É, você tem que fazer isso, você tem que forçá-lo a ter um olhar mais crítico sobre aquilo que você fala, conversa, propõe, etc. Mas para quê, né? Já basta as pessoas fazendo isso comigo a vida inteira.
E outra, né?
E outra, né, meu?
Se ele for muito crítico a gente não entende também, né?
Não aceita, né?
É, ou não aceita, não entende. Também tem esse problema aí na tradução para nós depois, né?
Não sei, Dan, você costuma usar assim inteligência artificial para compartilhar dúvidas, coisas desse tipo? Nada, nada. Usei na vida, eu nunca usei o ChatGPT, nenhuma inteligência artificial na vida. Você que tá achando que não.
Isso é o que você pensa.
Você não usou diretamente.
Até porque hoje, não, eu digo assim de consultar, né, de abrir um coisa. E eu sou ruim mesmo, todo mundo me fala, hein, eu sou ruim mesmo na novela, como dizem, ou é só impressão, tal, né?

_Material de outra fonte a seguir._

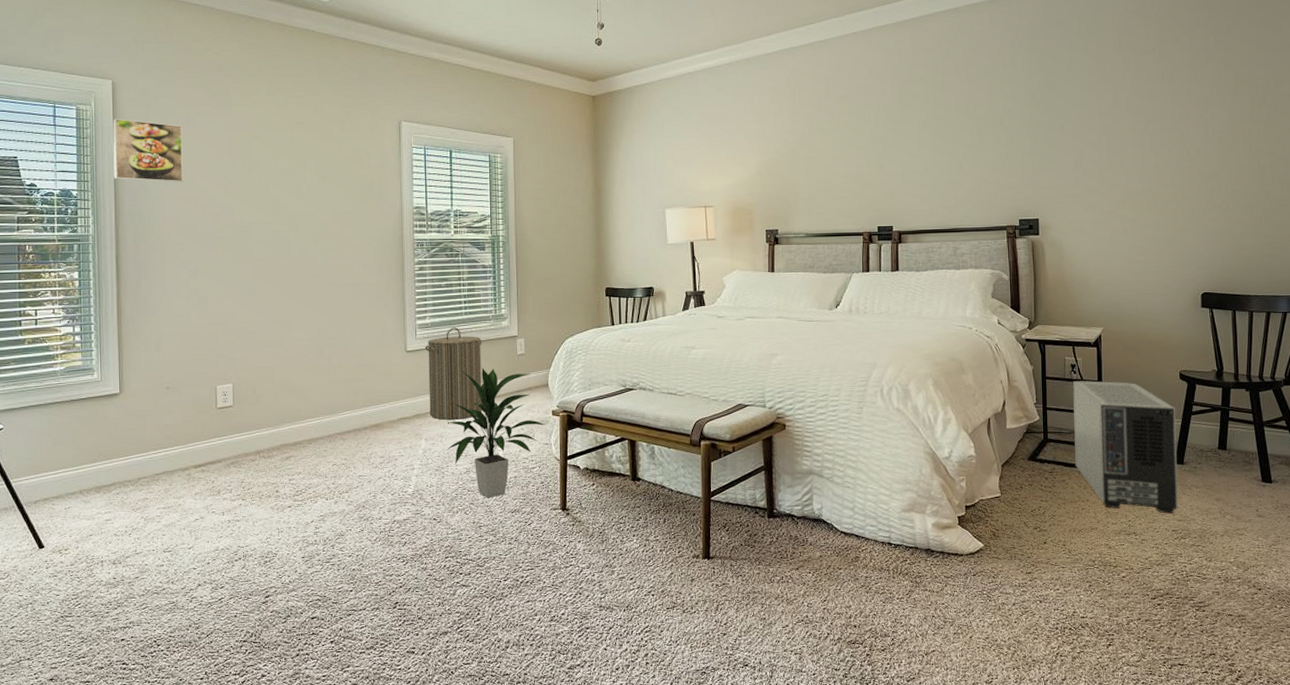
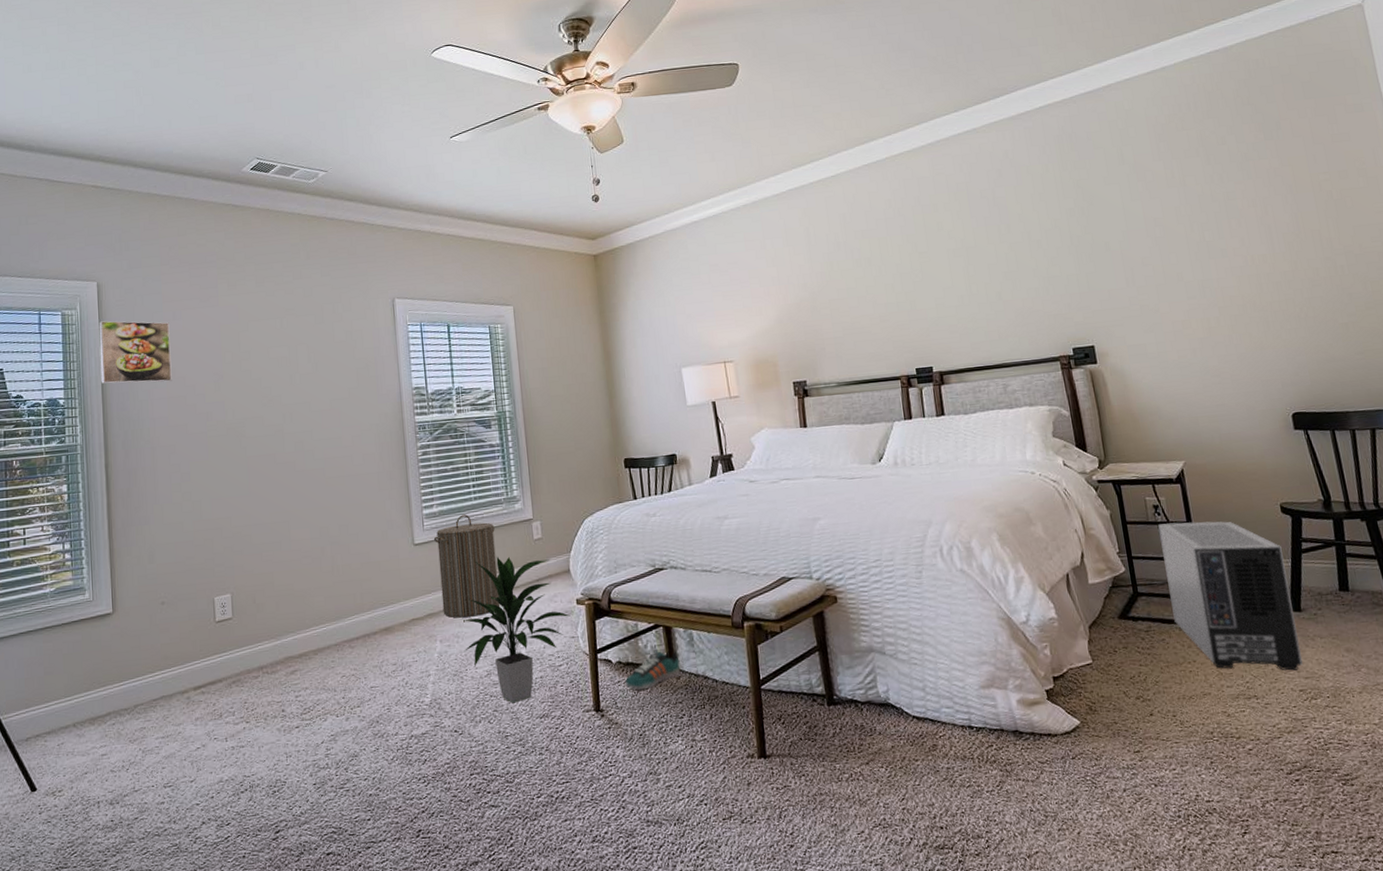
sneaker: none [591,461,641,494] -> present [625,649,681,690]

Ele, não, você não é tão ruim assim, Dili, fica tranquilo, tal.
Vai, vai.
Essa semana a coisa tá pegando realmente.
Não, não, Ademir tá cada vez pior. Nossa. Meu ranço só aumenta.
Eu só fiquei numa dúvida: aquela bolacha era ruim mesmo? Era, claro, era. Ah tá, não tá, porque eu vi que na hora assim que você reagiu você foi tão—
Coitada da moça.
Não, não tô falando da moça, mas essa cena eu tava preocupado com a bolacha.
Nessa cena ele tava acabando com a bolacha e acabando com a moça.
Era batata, uma batata que depois me explicaram que era da Guerra nas Estrelas, por isso que ela era escura. aí eu achei que era aquela uma bolacha só velha ruim, aquela botaram lá, não era para comer. Você fez um, resolveu fazer uma graça ali e pegou coisa ruim. Isso aqui ficou, mas ficou bom, tá bom. Valeu, meninas, obrigado aí pela conversa de hoje, tá bom? Abraço!